One question, can anyone tell me what the “space” column value of TRUE or FALSE means precisely, when using the pdf_data function? I haven’t been able to locate any information on this searching on poppler, pdftools, etc. …
Thank you. I thought that this was the case (namely for a set of common “y” coordinate-valued rows forming a line, the maximum x value (rightmost word) would have space == FALSE). But I do get exceptions where common y-values have more than one FALSE value for “space”. Which leads me to think that the y-coordinate value cannot be thought of as a “line” strictly – or the “space” logical value signifies something more subtle?
I’ll search “hasSpaceAfter” for more information, thank you
item_dt <- pdf_data(pdf)[[7]]
Error in normalizePath(pdf, mustWork = TRUE) :
path[1]=" Federal, State, and Local Governments
2017 State and Local Government Finances
Technical Documentation
Individual Unit Data File (Public Use Format)
This is an ASCII fixed length text file. It contains amount for each finance item code within each
government unit for all respondents and non-respondents in the sample. This large file can be useful
for programming and database applications.
For 2017, the file name is 2017FinEstDAT_02202020modp_pu.txt and contains a standard 34-
character public-use format record layout.
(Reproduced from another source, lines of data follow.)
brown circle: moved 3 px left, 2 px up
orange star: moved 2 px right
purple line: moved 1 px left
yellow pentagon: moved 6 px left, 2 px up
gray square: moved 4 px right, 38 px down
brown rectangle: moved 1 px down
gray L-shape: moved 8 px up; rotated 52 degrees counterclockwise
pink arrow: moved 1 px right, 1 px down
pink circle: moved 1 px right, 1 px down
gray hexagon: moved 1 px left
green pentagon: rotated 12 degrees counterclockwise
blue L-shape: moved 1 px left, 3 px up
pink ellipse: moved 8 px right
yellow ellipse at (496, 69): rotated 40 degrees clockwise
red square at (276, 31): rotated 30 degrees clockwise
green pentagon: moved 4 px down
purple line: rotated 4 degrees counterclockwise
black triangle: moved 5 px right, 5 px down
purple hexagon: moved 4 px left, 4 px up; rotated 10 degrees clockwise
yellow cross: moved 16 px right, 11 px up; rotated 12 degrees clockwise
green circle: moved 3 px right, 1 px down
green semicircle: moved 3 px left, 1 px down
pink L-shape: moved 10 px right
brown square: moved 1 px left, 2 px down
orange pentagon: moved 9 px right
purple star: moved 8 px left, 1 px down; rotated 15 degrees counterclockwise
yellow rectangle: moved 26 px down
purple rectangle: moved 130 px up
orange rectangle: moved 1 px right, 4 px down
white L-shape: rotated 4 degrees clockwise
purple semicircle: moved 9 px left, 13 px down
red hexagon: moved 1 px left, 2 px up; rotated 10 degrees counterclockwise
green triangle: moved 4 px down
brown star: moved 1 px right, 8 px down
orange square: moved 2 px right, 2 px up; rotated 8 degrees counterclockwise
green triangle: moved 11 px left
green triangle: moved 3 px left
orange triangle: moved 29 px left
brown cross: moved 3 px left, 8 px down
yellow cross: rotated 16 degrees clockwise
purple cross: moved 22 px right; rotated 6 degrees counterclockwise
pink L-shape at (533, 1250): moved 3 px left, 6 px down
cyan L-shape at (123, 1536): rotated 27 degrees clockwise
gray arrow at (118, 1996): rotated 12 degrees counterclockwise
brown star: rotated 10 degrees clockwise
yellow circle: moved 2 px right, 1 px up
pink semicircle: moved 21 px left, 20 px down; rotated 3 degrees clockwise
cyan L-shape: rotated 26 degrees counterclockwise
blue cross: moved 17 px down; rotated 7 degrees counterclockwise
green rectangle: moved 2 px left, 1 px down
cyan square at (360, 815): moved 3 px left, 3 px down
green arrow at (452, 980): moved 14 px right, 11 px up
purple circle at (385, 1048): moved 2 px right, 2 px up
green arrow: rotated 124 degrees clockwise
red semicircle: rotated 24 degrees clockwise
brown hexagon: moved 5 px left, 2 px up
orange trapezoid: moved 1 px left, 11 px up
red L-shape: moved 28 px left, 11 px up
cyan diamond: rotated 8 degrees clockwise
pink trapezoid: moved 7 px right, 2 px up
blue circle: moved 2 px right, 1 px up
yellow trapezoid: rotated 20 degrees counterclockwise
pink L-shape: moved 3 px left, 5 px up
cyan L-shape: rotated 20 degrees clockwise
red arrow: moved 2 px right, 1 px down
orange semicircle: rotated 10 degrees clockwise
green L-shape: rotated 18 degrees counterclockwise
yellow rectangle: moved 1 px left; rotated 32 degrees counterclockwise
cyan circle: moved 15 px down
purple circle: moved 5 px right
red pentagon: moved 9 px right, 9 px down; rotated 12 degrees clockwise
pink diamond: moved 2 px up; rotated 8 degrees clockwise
It is about 59 megabytes. Below is a detailed record
layout for the file.
This happens with every page, what does it mean? Thanks!
pdf_data expects a file path or raw vector. It looks like you probably passed in a character string instead, that is, your variable pdf is probably a string, correct? try passing a file path instead
This is not an issue or a suggestion. I just wanted to say this package has saved me hours of work. Thank you for all the effort. It really makes a difference.